The doctrine of “limbo teaches that two spheres short of both heaven and hell and not identified with purgatory are limbus infantum and limbus patrum. Unbaptized infants and the mentally incompetent who have not been cleansed of original sin by baptism but have no guilt from personal knowledgeable transgression are kept in a state of general natural joy but never experience the “beatific vision” of the immediate presence of the glory of the triune God. The fathers prior to their liberation by the work of Christ were kept in a similar state until their ascension to heaven was made possible by Christ.
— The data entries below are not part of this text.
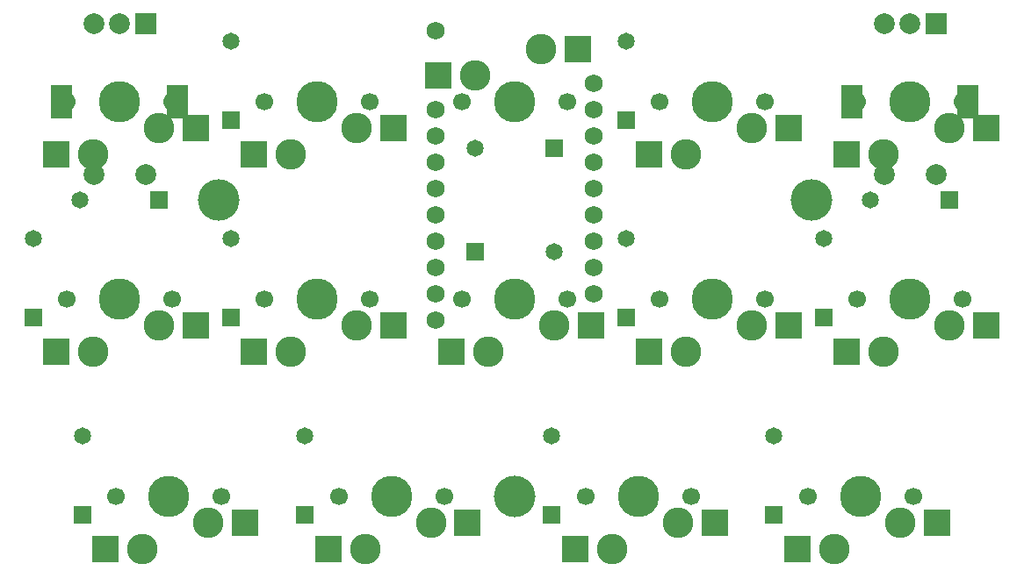
<source format=gbs>
%TF.GenerationSoftware,KiCad,Pcbnew,(5.1.10)-1*%
%TF.CreationDate,2021-10-22T01:43:44-05:00*%
%TF.ProjectId,qwahtrohio,71776168-7472-46f6-9869-6f2e6b696361,rev?*%
%TF.SameCoordinates,Original*%
%TF.FileFunction,Soldermask,Bot*%
%TF.FilePolarity,Negative*%
%FSLAX46Y46*%
G04 Gerber Fmt 4.6, Leading zero omitted, Abs format (unit mm)*
G04 Created by KiCad (PCBNEW (5.1.10)-1) date 2021-10-22 01:43:44*
%MOMM*%
%LPD*%
G01*
G04 APERTURE LIST*
%ADD10C,1.752600*%
%ADD11R,2.000000X2.000000*%
%ADD12C,2.000000*%
%ADD13R,2.000000X3.200000*%
%ADD14C,1.700000*%
%ADD15R,2.550000X2.500000*%
%ADD16C,2.950000*%
%ADD17C,3.980180*%
%ADD18C,4.000000*%
%ADD19R,1.651000X1.651000*%
%ADD20C,1.651000*%
G04 APERTURE END LIST*
D10*
X163082500Y-81935000D03*
X163082500Y-84475000D03*
X163082500Y-87015000D03*
X163082500Y-89555000D03*
X163082500Y-92095000D03*
X163082500Y-94635000D03*
X163082500Y-97175000D03*
X163082500Y-99715000D03*
X163082500Y-102255000D03*
X147842500Y-104795000D03*
X147842500Y-102255000D03*
X147842500Y-99715000D03*
X147842500Y-97175000D03*
X147842500Y-94635000D03*
X147842500Y-92095000D03*
X147842500Y-89555000D03*
X147842500Y-87015000D03*
X147842500Y-84475000D03*
X147842500Y-76855000D03*
D11*
X119900000Y-76200000D03*
D12*
X117400000Y-76200000D03*
X114900000Y-76200000D03*
D13*
X123000000Y-83700000D03*
X111800000Y-83700000D03*
D12*
X119900000Y-90700000D03*
X114900000Y-90700000D03*
D14*
X148673750Y-121800000D03*
X138513750Y-121800000D03*
D15*
X137503750Y-126880000D03*
D16*
X147403750Y-124340000D03*
X141053750Y-126880000D03*
D17*
X143593750Y-121800000D03*
D15*
X150953750Y-124340000D03*
D14*
X172486250Y-121800000D03*
X162326250Y-121800000D03*
D15*
X161316250Y-126880000D03*
D16*
X171216250Y-124340000D03*
X164866250Y-126880000D03*
D17*
X167406250Y-121800000D03*
D15*
X174766250Y-124340000D03*
D11*
X196100000Y-76200000D03*
D12*
X193600000Y-76200000D03*
X191100000Y-76200000D03*
D13*
X199200000Y-83700000D03*
X188000000Y-83700000D03*
D12*
X196100000Y-90700000D03*
X191100000Y-90700000D03*
D15*
X200960000Y-86240000D03*
D17*
X193600000Y-83700000D03*
D16*
X191060000Y-88780000D03*
X197410000Y-86240000D03*
D15*
X187510000Y-88780000D03*
D14*
X188520000Y-83700000D03*
X198680000Y-83700000D03*
D15*
X196197500Y-124340000D03*
D17*
X188837500Y-121800000D03*
D16*
X186297500Y-126880000D03*
X192647500Y-124340000D03*
D15*
X182747500Y-126880000D03*
D14*
X183757500Y-121800000D03*
X193917500Y-121800000D03*
D15*
X200960000Y-105290000D03*
D17*
X193600000Y-102750000D03*
D16*
X191060000Y-107830000D03*
X197410000Y-105290000D03*
D15*
X187510000Y-107830000D03*
D14*
X188520000Y-102750000D03*
X198680000Y-102750000D03*
D15*
X181910000Y-105290000D03*
D17*
X174550000Y-102750000D03*
D16*
X172010000Y-107830000D03*
X178360000Y-105290000D03*
D15*
X168460000Y-107830000D03*
D14*
X169470000Y-102750000D03*
X179630000Y-102750000D03*
D15*
X181910000Y-86240000D03*
D17*
X174550000Y-83700000D03*
D16*
X172010000Y-88780000D03*
X178360000Y-86240000D03*
D15*
X168460000Y-88780000D03*
D14*
X169470000Y-83700000D03*
X179630000Y-83700000D03*
D15*
X162860000Y-105290000D03*
D17*
X155500000Y-102750000D03*
D16*
X152960000Y-107830000D03*
X159310000Y-105290000D03*
D15*
X149410000Y-107830000D03*
D14*
X150420000Y-102750000D03*
X160580000Y-102750000D03*
D15*
X148140000Y-81160000D03*
D17*
X155500000Y-83700000D03*
D16*
X158040000Y-78620000D03*
X151690000Y-81160000D03*
D15*
X161590000Y-78620000D03*
D14*
X160580000Y-83700000D03*
X150420000Y-83700000D03*
D15*
X143810000Y-105290000D03*
D17*
X136450000Y-102750000D03*
D16*
X133910000Y-107830000D03*
X140260000Y-105290000D03*
D15*
X130360000Y-107830000D03*
D14*
X131370000Y-102750000D03*
X141530000Y-102750000D03*
D15*
X143810000Y-86240000D03*
D17*
X136450000Y-83700000D03*
D16*
X133910000Y-88780000D03*
X140260000Y-86240000D03*
D15*
X130360000Y-88780000D03*
D14*
X131370000Y-83700000D03*
X141530000Y-83700000D03*
D15*
X129522500Y-124340000D03*
D17*
X122162500Y-121800000D03*
D16*
X119622500Y-126880000D03*
X125972500Y-124340000D03*
D15*
X116072500Y-126880000D03*
D14*
X117082500Y-121800000D03*
X127242500Y-121800000D03*
D15*
X124760000Y-105290000D03*
D17*
X117400000Y-102750000D03*
D16*
X114860000Y-107830000D03*
X121210000Y-105290000D03*
D15*
X111310000Y-107830000D03*
D14*
X112320000Y-102750000D03*
X122480000Y-102750000D03*
D15*
X124760000Y-86240000D03*
D17*
X117400000Y-83700000D03*
D16*
X114860000Y-88780000D03*
X121210000Y-86240000D03*
D15*
X111310000Y-88780000D03*
D14*
X112320000Y-83700000D03*
X122480000Y-83700000D03*
D18*
X126925000Y-93225000D03*
X155500000Y-121800000D03*
X184075000Y-93225000D03*
D19*
X180487500Y-123610000D03*
D20*
X180487500Y-115990000D03*
D19*
X185250000Y-104560000D03*
D20*
X185250000Y-96940000D03*
D19*
X197410000Y-93225000D03*
D20*
X189790000Y-93225000D03*
D19*
X159056250Y-123610000D03*
D20*
X159056250Y-115990000D03*
D19*
X166200000Y-104560000D03*
D20*
X166200000Y-96940000D03*
D19*
X166200000Y-85510000D03*
D20*
X166200000Y-77890000D03*
D19*
X151690000Y-98225000D03*
D20*
X159310000Y-98225000D03*
D19*
X159310000Y-88225000D03*
D20*
X151690000Y-88225000D03*
D19*
X135243750Y-123610000D03*
D20*
X135243750Y-115990000D03*
D19*
X128100000Y-104560000D03*
D20*
X128100000Y-96940000D03*
D19*
X128100000Y-85510000D03*
D20*
X128100000Y-77890000D03*
D19*
X113812500Y-123610000D03*
D20*
X113812500Y-115990000D03*
D19*
X109050000Y-104560000D03*
D20*
X109050000Y-96940000D03*
D19*
X121210000Y-93225000D03*
D20*
X113590000Y-93225000D03*
M02*

</source>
The framers of the Second London Confession found no scriptural propositions for either of these concepts of the post-mortem position of people. They were in fact, not of neutral quality but antagonistic to the perfection of the finished work of Christ—the consummated obedience of Christ to every demand of the Law (Romans 5:18, 19; Philippians 2:8; Hebrews 5:7-10) and the propitiatory death of Christ (Romans 3:25, 26; 1 John 1:7-10; 2:1, 2; 4:9, 10)—that brought forgiveness of sins and a reckoning of righteousness for those who manifest a trusting submission to acceptance before God only in that redemptive transaction. As the article on justification states [Chapter 11.3]: “Christ by his obedience, and death, did fully discharge the debt of all those that are justified; and did by the sacrifice of himself in the blood of his cross, undergoing in their stead, the penalty due unto them: make a proper, real, and full satisfaction to God’s justice in their behalf: yet in asmuch as he was given by the father for them, and his obedience and satisfaction accepted in their stead, and both freely, not for anything in them; their justification is only of free grace, that both the exact justice and rich grace of God might be glorified in the justification of sinners.”


NOTES:

[1]  Thomas Brooks, A Believer’s Last Day His Best Day. Chapel Library, Pensacola: 2019.